The judgment is reversed, and the cause is remanded for a new trial.
MR. JUSTICE BOUCK concurs specially.
MR. CHIEF JUSTICE ADAMS dissents.
INGLES v. THE PEOPLE.
No. 13,135.
MR. JUSTICE BOUCK, specially concurring.
In the reversal of this case I concur on the ground that it was reversible error to exclude evidence offered on behalf of the defendant which tended to show his insanity or mental derangement at the time of the homicide, as bearing upon the issue of criminal intent. However, I do not agree with the opinion of Mr.

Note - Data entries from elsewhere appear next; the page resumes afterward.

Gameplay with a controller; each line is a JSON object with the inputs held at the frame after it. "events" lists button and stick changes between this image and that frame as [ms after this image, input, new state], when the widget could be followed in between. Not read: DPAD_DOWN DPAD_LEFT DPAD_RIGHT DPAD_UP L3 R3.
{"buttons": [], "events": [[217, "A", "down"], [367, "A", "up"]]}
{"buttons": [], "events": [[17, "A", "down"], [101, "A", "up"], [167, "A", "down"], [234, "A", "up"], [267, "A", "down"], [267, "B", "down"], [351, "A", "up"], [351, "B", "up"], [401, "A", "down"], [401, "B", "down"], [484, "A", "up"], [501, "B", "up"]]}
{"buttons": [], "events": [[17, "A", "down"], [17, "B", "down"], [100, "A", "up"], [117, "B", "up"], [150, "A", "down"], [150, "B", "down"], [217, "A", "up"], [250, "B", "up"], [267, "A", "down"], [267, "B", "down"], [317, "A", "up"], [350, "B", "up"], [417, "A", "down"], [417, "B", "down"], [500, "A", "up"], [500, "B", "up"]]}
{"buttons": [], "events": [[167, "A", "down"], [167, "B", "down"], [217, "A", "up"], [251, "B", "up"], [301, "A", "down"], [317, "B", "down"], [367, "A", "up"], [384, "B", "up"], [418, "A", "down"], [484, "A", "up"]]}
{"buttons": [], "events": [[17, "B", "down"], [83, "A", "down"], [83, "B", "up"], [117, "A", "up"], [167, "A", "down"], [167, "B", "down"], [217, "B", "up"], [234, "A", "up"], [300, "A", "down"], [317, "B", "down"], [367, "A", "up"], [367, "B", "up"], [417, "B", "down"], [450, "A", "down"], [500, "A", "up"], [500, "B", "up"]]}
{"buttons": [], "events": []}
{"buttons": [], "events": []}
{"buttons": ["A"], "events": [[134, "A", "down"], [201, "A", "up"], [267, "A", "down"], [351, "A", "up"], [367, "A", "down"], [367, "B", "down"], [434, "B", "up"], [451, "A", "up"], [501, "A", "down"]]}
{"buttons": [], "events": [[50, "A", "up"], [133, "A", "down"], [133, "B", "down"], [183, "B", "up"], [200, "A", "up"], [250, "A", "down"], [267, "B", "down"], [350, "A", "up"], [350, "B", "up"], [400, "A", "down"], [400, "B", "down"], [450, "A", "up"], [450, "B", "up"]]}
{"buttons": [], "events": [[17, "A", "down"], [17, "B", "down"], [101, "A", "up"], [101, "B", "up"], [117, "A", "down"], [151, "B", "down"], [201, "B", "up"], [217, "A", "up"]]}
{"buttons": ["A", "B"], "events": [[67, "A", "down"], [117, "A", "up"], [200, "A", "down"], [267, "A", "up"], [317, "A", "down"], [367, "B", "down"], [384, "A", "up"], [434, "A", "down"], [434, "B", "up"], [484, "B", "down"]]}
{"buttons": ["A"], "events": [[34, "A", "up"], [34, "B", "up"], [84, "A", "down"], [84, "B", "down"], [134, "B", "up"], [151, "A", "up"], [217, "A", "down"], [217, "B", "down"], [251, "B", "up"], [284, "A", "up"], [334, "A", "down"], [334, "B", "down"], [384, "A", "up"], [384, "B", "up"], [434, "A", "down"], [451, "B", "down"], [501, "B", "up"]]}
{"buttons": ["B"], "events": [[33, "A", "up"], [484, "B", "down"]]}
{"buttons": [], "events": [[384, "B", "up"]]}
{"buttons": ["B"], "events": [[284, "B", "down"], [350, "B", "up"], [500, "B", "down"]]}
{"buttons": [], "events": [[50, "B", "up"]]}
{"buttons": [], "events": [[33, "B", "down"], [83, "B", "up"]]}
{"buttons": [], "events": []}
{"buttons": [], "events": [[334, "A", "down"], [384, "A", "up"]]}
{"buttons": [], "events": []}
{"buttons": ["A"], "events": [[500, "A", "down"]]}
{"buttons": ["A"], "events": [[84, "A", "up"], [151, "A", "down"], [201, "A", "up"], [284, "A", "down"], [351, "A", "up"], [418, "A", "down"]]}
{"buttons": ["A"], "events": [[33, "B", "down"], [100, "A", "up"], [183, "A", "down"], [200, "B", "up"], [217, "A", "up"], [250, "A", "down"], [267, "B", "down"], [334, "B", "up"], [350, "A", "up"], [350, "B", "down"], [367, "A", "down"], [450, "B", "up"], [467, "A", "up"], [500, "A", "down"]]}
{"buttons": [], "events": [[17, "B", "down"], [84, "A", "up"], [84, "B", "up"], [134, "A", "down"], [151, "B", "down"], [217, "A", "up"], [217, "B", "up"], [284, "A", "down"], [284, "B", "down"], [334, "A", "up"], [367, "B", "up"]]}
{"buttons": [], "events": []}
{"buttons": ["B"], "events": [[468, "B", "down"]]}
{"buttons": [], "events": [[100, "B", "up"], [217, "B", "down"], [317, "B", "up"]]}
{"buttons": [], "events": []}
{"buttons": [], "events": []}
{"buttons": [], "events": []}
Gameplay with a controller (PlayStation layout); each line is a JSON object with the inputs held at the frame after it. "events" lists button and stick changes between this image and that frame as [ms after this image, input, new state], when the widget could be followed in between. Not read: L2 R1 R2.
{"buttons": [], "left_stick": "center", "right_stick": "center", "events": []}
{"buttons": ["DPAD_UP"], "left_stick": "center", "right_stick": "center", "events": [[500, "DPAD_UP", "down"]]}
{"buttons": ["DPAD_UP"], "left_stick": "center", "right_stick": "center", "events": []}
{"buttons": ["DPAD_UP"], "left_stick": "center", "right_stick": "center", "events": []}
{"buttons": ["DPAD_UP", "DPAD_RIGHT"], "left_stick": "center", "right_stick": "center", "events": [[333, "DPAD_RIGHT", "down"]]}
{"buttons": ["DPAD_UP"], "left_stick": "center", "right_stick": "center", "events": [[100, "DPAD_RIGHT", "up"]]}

Justice Butler in its entirety. As is there rightly stated, the present review does not involve the constitutionality of that part of our insanity plea act (
Our act undoubtedly presents several points of real difficulty. These are likely to arise some time in our criminal trials but have not yet done so. No statute in any other state is exactly like ours; indeed, most of these statutes bear but a slight resemblance to our own. As a necessary result, the reasoning employed by courts of our sister states on the subject of the particular legislation before them, with varying facts and different constitutional rights, is, I fear, almost wholly fallacious if applied as a theoretical matter to our local criminal procedure, which after all must be judged in the light of the Colorado Constitution and the deliberate interpretation thereof in a proper case. This court has hitherto restricted its decisions in a remarkable degree to actual controversies, not imaginary ones; to concrete cases rather than abstract problems. I have full confidence that it will continue to do so.
What, then, is here decided? First, I take it, the court has decided that insanity, in order to obtain consideration as a defense, must be specially pleaded according to section 1 of our act. Early notice of that defense is conducive to efficiency and fairness. In addition, there is the practical and wholesome suggestion of the court that, if the defendant changes his plea so as to include the insanity defense, the trial court should exercise its discretion by submitting such issue along with the main case to a single jury. Another helpful suggestion, coupled with the first, properly points the way to a similarly safe choice of procedure.
In my opinion it is not necessary or desirable for us to decide, on the present record, whether section 2 of the act violates the constitutional guaranty that no criminal defendant shall be compelled to testify against himself.